The practice is a vital factor. You must practice breathing techniques for anxiety before you need them.
This will give you the confidence you need to execute the techniques in the midst of a difficult and anxiety-inducing situation without worrying about trying to remember how to carry them out or increase your anxiety if you feel you aren't doing them right.
Remember, breathing techniques for anxiety are only as efficient as the upfront effort you put into them.
One common technique is 'Deep Breathing'
Deep breathing, otherwise known as diaphragmatic breathing, abdominal breathing, and even belly breathing, is a different way of filling your lungs with all-important oxygen to the way most of us breathe on a daily basis.
We tend to breathe using the shallow breathing method, also called thoracic breathing or chest respiration.
Deep breathing uses the diaphragm muscle located between the chest cavity and the abdomen cavity to expand the lungs and is characterized by the expansion of the belly, or abdomen, as air rushes in to fill the lungs.
By using the diaphragm to breathe, the air is drawn into the lungs as the lung cavity expands and fills the whole lungs rather than simply the top area as characterized by shallow breathing.
Deep Breathing techniques
Inhaling:
The most effective and most common inhalation method to aid anxiety relief while using Deep Breathing is through your nose.
You should inhale slowly and deliberately through your nose giving you the necessary control over your breathing and help prevent hyperventilation which would more than likely make your anxiety worse rather than better.
As you inhale, make sure you make every effort to fill up your lungs to maximum capacity. Feel the stretch all the way down to your diaphragm at the bottom of your chest.
You should keep going till you can't take any more in. This can be achieved easily when using your diaphragm correctly.
Deep Breathing techniques
Exhaling:
Simply put you want to get rid of all the air you have just taken in. However, there are different ways to do that but not all will help keep you calm.
Again, prevent hyperventilation by slowly exhaling. If you exhale too fast you were more likely to enter into a rapid cycle of breathing which will not assist your anxiety in the least.

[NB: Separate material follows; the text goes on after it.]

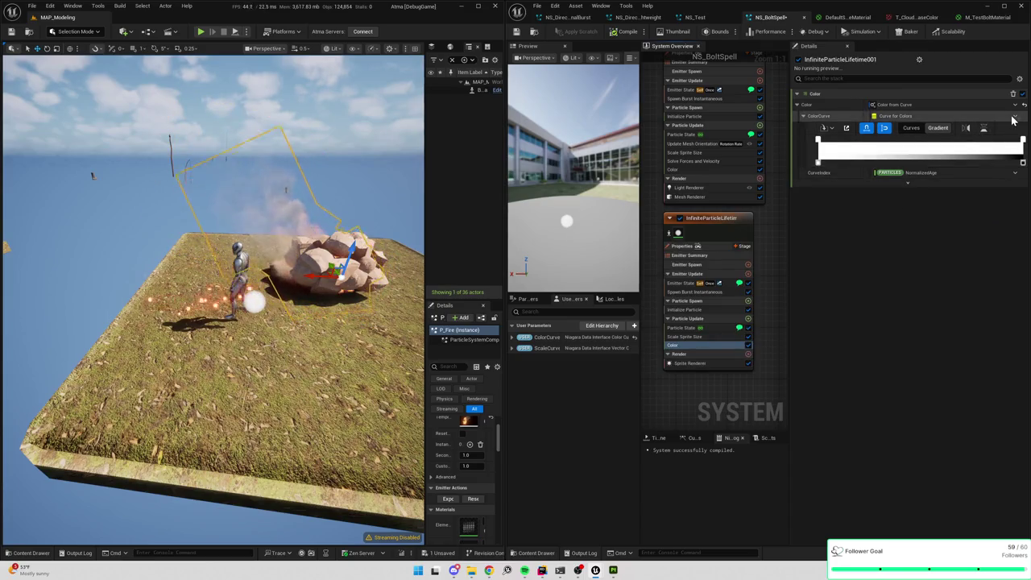
pyautogui.click(829, 127)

Take your time and exhale through your mouth, not your nose. Your actions should also be deliberate and controlled as before.

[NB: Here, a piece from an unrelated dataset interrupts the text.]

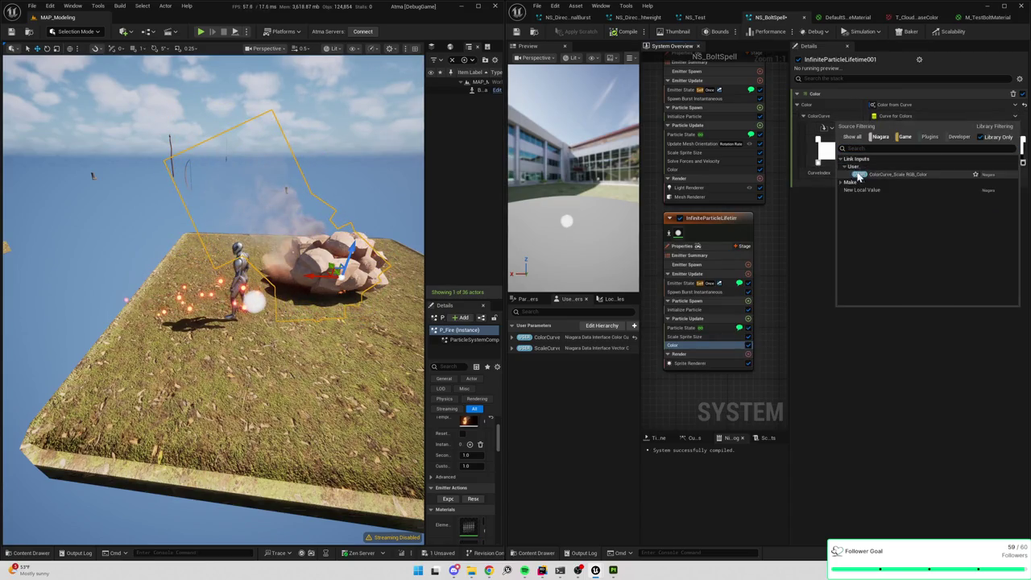
pyautogui.click(858, 171)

There is a fantastic line between taking too long to breathe utilizing these respiratory methods for nervousness and getting it just right.

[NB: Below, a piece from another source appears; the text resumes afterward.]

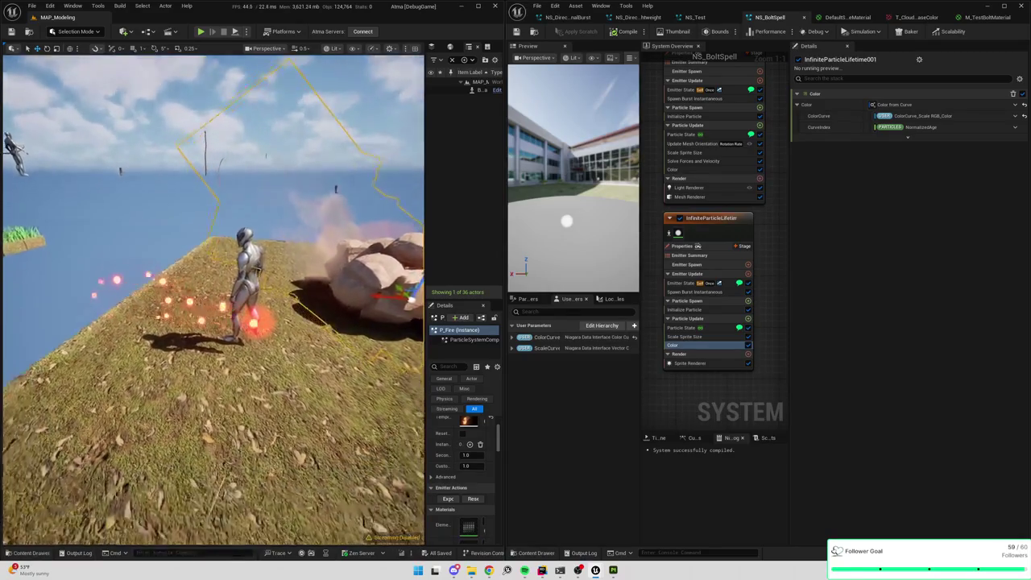
# - Toggle the upper emitter's Color module off and back on, then widen the level window
pyautogui.click(717, 170)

Taking too long will leave you breathless after a short time and gasping for air. Breathe too quickly and you may get light-headed and more anxious.
Conscious breathing techniques
Your aim is to breathe in such a way that you begin to feel calm and relaxed. A good rule of thumb is to count to ten as you inhale, hold for 5, and then rely on ten as you exhale. However, you may need to modify this slightly to suit yourself. This is called conscious breathing.
To tell if you are breathing correctly, put one hand on your chest and one on your stomach. As you breathe, shallow breathing will cause your chest to rise first and farthest, however, deep breathing has the opposite effect in that your stomach area will expand first and higher than your chest.
With practice, you'll learn how to control this breathing technique and put it to good use. There are many breathing techniques for anxiety though this is one of the most popular.
Maybe in your own search, you will discover other great breathing techniques for anxiety.